R/viterbi.R

Defines functions viterbi.msm

Documented in viterbi.msm

#' Calculate the probabilities of underlying states and the most likely path
#' through them
#' 
#' For a fitted hidden Markov model, or a model with censored state
#' observations, the Viterbi algorithm recursively constructs the path with the
#' highest probability through the underlying states.  The probability of each
#' hidden state is also computed for hidden Markov models, using the
#' forward-backward algorithm.
#' 
#' 
#' @param x A fitted hidden Markov multi-state model, or a model with censored
#' state observations, as produced by \code{\link{msm}}
#' @param normboot If \code{TRUE}, then before running the algorithm, the
#' maximum likelihood estimates of the model parameters are replaced by an
#' alternative set of parameters drawn randomly from the asymptotic
#' multivariate normal distribution of the MLEs.
#' @param newdata An optional data frame containing observations on which to
#' construct the Viterbi path and forward-backward probabilities.
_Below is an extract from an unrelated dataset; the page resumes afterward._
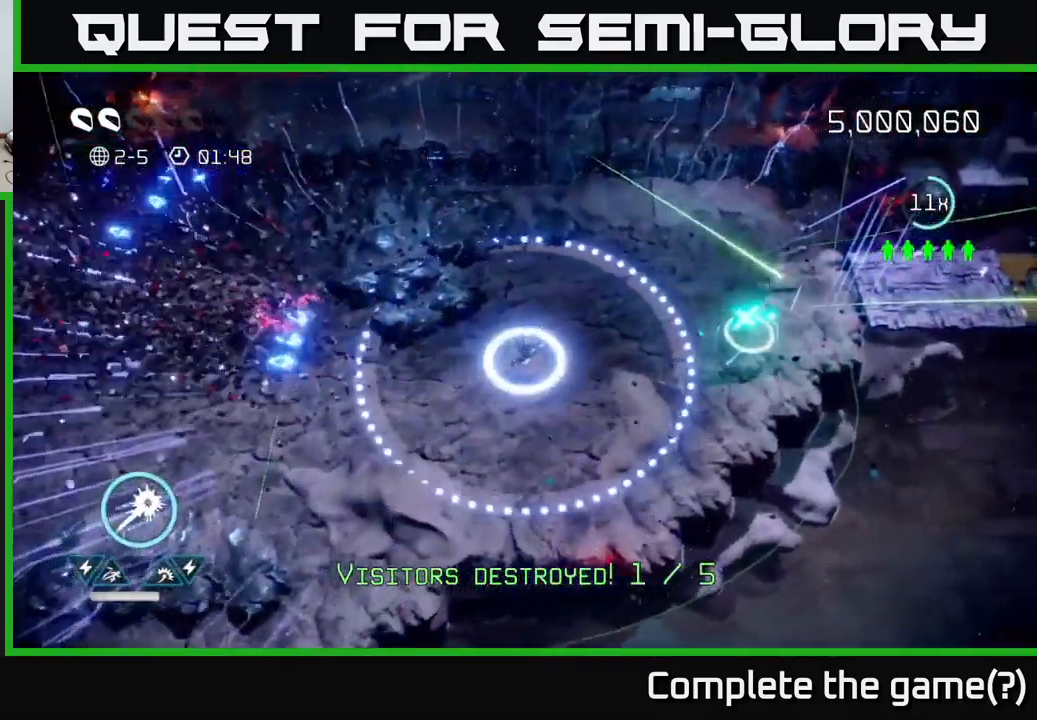
{"buttons": [], "left_stick": "up-right", "right_stick": "right", "events": [[17, "right_stick", "up-right"], [500, "right_stick", "right"]]}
It must be in
#' the same format as the data frame used to fit \code{x}.  If \code{NULL}, the
#' data frame used to fit \code{x} is used.
#' @return A data frame with columns:
#' 
#' \code{subject} = subject identification numbers
#' 
#' \code{time} = times of observations
#' 
#' \code{observed} = corresponding observed states
#' 
#' \code{fitted} = corresponding fitted states found by Viterbi recursion. If
#' the model is not a hidden Markov model, and there are no censored state
#' observations, this is just the observed states.
#' 
#' For hidden Markov models, an additional matrix \code{pstate} is also
#' returned inside the data frame, giving the probability of each hidden state
#' at each point, conditionally on all the data.  This is computed by the
#' forward/backward algorithm.
#' @author C. H. Jackson \email{chris.jackson@@mrc-bsu.cam.ac.uk}
#' @seealso \code{\link{msm}}
#' @references Durbin, R., Eddy, S., Krogh, A. and Mitchison, G.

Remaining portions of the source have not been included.